Notre chroniqueur Lode Goukens s’interroge : la Wallonie a-t-elle vraiment une stratégie en matière de diplomatie ? Sa réponse est négative. Selon lui, la Wallonie ne joue pas assez la carte qui lui est offerte par le système institutionnel belge, pourtant unique au monde. Analyse.
Lors de la présentation du livre de l’ancien diplomate flamand Axel Buyse, des hauts fonctionnaires, politiciens, membres de cabinets et journalistes discutaient des acquis et des limites de la diplomatie flamande dans une grande salle bien remplie du Parlement flamand. Ce fut un échange fort intéressant, mais dans un réflexe, je me suis demandé si un tel exercice sur la diplomatie wallonne, ou même francophone, serait possible.
Je ne vais pas laisser traîner le suspense. La réponse est clairement : Non. Et je vais vous faire part de mon impression.
D’abord, il y a une entrave institutionnelle. Pour les matières liées aux personnes, c’est à la Fédération Wallonie-Bruxelles de les gérer. Pour les matières territoriales (économiques, environnementales, etc.), cela relève des compétences des régions : la Région wallonne et la Région de Bruxelles-Capitale.
Néanmoins, les institutions nécessaires pour faire vivre la Wallonie sur la scène internationale ont le mérite d’exister. Prenons par exemple le service de l’AWEX, doté d’un budget une fois et demie plus élevé que celui de son homologue flamand, Flanders Investment and Trade (FIT). Toerisme Vlaanderen, FIT et d’autres agences collaborent avec un réseau diplomatique flamand à travers le monde.
S’équiper d’institutions ou d’agences est une chose, développer une stratégie en est une autre. La volonté wallonne dans ce domaine semble manifestement faire défaut. Il y a des raisons prosaïques pour expliquer cette négligence, voire une incrédulité face à la nécessité d’une diplomatie wallonne. Comme vous vous en doutez, je vais vous présenter la raison principale : le quasi-monopole du MR sur la diplomatie fédérale depuis plusieurs décennies.

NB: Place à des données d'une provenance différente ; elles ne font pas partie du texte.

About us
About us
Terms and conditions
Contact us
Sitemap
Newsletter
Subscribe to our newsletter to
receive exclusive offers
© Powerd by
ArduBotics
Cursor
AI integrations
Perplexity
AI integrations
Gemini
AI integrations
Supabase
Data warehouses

Participations « carnavalesques » aux sommets de la Francophonie
Oublions les participations carnavalesques aux sommets de la Francophonie. Parlons de diplomatie véritable : des pourparlers internationaux sérieux pour promouvoir les intérêts de l’économie, du tourisme et du secteur culturel wallon. En plus de l’agriculture, de l’industrie, des universités, une telle diplomatie devrait surtout placer le gouvernement wallon sur la carte du monde. Un gouvernement qui soit le partenaire privilégié d’investisseurs, de clients, de fournisseurs ou de consommateurs.

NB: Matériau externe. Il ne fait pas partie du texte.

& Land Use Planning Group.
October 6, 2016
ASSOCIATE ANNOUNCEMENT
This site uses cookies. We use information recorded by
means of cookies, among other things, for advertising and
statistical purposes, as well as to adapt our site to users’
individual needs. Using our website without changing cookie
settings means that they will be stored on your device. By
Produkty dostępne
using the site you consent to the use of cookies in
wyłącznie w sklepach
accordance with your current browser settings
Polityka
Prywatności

N’évoquons pas ici les récentes débâcles, comme celles des usines de batteries ou du parc LEGO sur le site abandonné par Caterpillar. Généralement, les démarches wallonnes en matière de diplomatie internationale se limitent à des visites de foires et à des participations ministérielles aux missions économiques fédérales. Les initiatives fédérales n’excluent jamais une certaine assertivité régionale, comme le montrent les Flamands depuis des décennies. Participer pour des selfies sur les réseaux sociaux et des banquets succulents n’est pas de la diplomatie, mais du théâtre.
La Belgique est un pays unique en matière de diplomatie. L’un des rares pays au monde où les gouvernements régionaux peuvent signer des traités avec d’autres États. Cela s’explique par le principe « in foro interno, in foro externo », un principe de droit romain et ecclésiastique qui est devenu, depuis longtemps, un principe de gouvernement dans la Belgique fédérale. Cela signifie, en gros, que le gouvernement régional obtient toutes les responsabilités sur les compétences qui lui sont octroyées par la Constitution, y compris la responsabilité d’entreprendre une diplomatie sur ces sujets. Je le répète : c’est unique au monde.

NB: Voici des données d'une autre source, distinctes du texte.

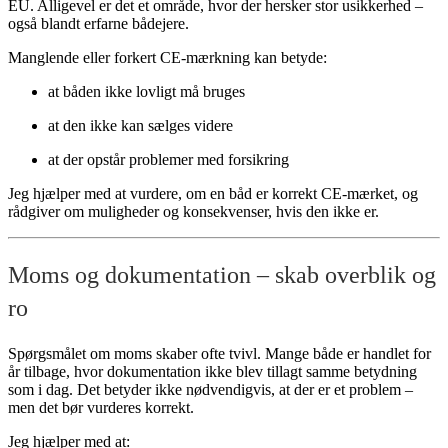
EU. Alligevel er det et område, hvor der hersker stor usikkerhed –
også blandt erfarne bådejere.
Manglende eller forkert CE-mærkning kan betyde:
at båden ikke lovligt må bruges
at den ikke kan sælges videre
at der opstår problemer med forsikring
Jeg hjælper med at vurdere, om en båd er korrekt CE-mærket, og
rådgiver om muligheder og konsekvenser, hvis den ikke er.
Moms og dokumentation – skab overblik og
ro
Spørgsmålet om moms skaber ofte tvivl. Mange både er handlet for
år tilbage, hvor dokumentation ikke blev tillagt samme betydning
som i dag. Det betyder ikke nødvendigvis, at der er et problem –
men det bør vurderes korrekt.
Jeg hjælper med at:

Accroître l’autonomie de la Flandre
Il va de soi que pour les politiciens flamands régionalistes — voire séparatistes — ces pouvoirs sont un moyen d’accroître leur autonomie. La question se pose alors : pourquoi l’autonomie wallonne, incarnée par un ministre, n’assume-t-elle pas ces responsabilités ? Est-ce par désintérêt ou par laxisme ? Peut-être la particratie francophone cherche-t-elle à homogénéiser les responsabilités wallonnes et bruxelloises, souvent très contradictoires. Ajoutez à cela une discipline francophone partisane, avec une diplomatie belge marquée par l’empreinte d’un parti francophone (actuellement le MR), et l’on peut deviner des guerres territoriales au sein d’une même communauté ou d’un même parti politique. La complaisance serait dangereuse. Rien ne garantit la perpétuité de la mainmise du MR sur la diplomatie belge.
Cet imbroglio se traduit par une diplomatie wallonne inexistante, voire anecdotique. Une situation fâcheuse pour l’économie wallonne, qui se retrouve, au niveau fédéral, prise en otage dans une diplomatie nationale qui pratique la politique du gaufrier. En descendant l’échelle, la prise en otage concerne la communauté francophone, dont les intérêts bruxellois s’alignent rarement avec ceux de l’économie wallonne. En fin de compte, le résultat est toujours maigre.
« Que la classe politique wallonne assume l’autonomie »
Heureusement qu’il y a l’AWEX. Un service redoutable à l’exportation et parrain d’Invest in Wallonia. Mais, sur le plan politique, il manque des diplomates wallons qui s’introduisent dans les capitales européennes, qui se manifestent dans les négociations européennes au Conseil de l’Union européenne, qui se concentrent sur les responsabilités régionales comme l’agriculture, l’environnement, l’industrie, la navigation intérieure, la mobilité, l’énergie, etc. Des professionnels qui cherchent des alliés internationaux sur des thèmes politiques de premier ordre pour la Wallonie.
Les ministres wallons font trop confiance à la conférence interministérielle (CIM). Aux divers conseils européens, ils s’abstiennent (quand c’est leur tour d’occuper le siège belge), attendant les comités de concertation réunissant des ministres fédéraux, régionaux et communautaires pour tenter de régler les conflits de compétence entre les composantes de l’État fédéral belge. Pendant ce temps, la réglementation européenne avance. Finalement, les ministres wallons sont obligés de transposer les règles européennes dans leur propre législation, sans la moindre influence wallonne.
Une diplomatie wallonne permettrait au moins de travailler sur les sujets avant qu’ils ne tombent — tout emballés avec un gros nœud autour — sur la table des conseils européens, où chaque ministre des 27 pays membres peut parler pendant cinq à quinze minutes lors du tour de table obligatoire, avant de procéder au vote.
Il est temps que la classe politique wallonne assume l’autonomie wallonne, joue son rôle et ne se contente pas de rester derrière un guichet à distribuer des subsides.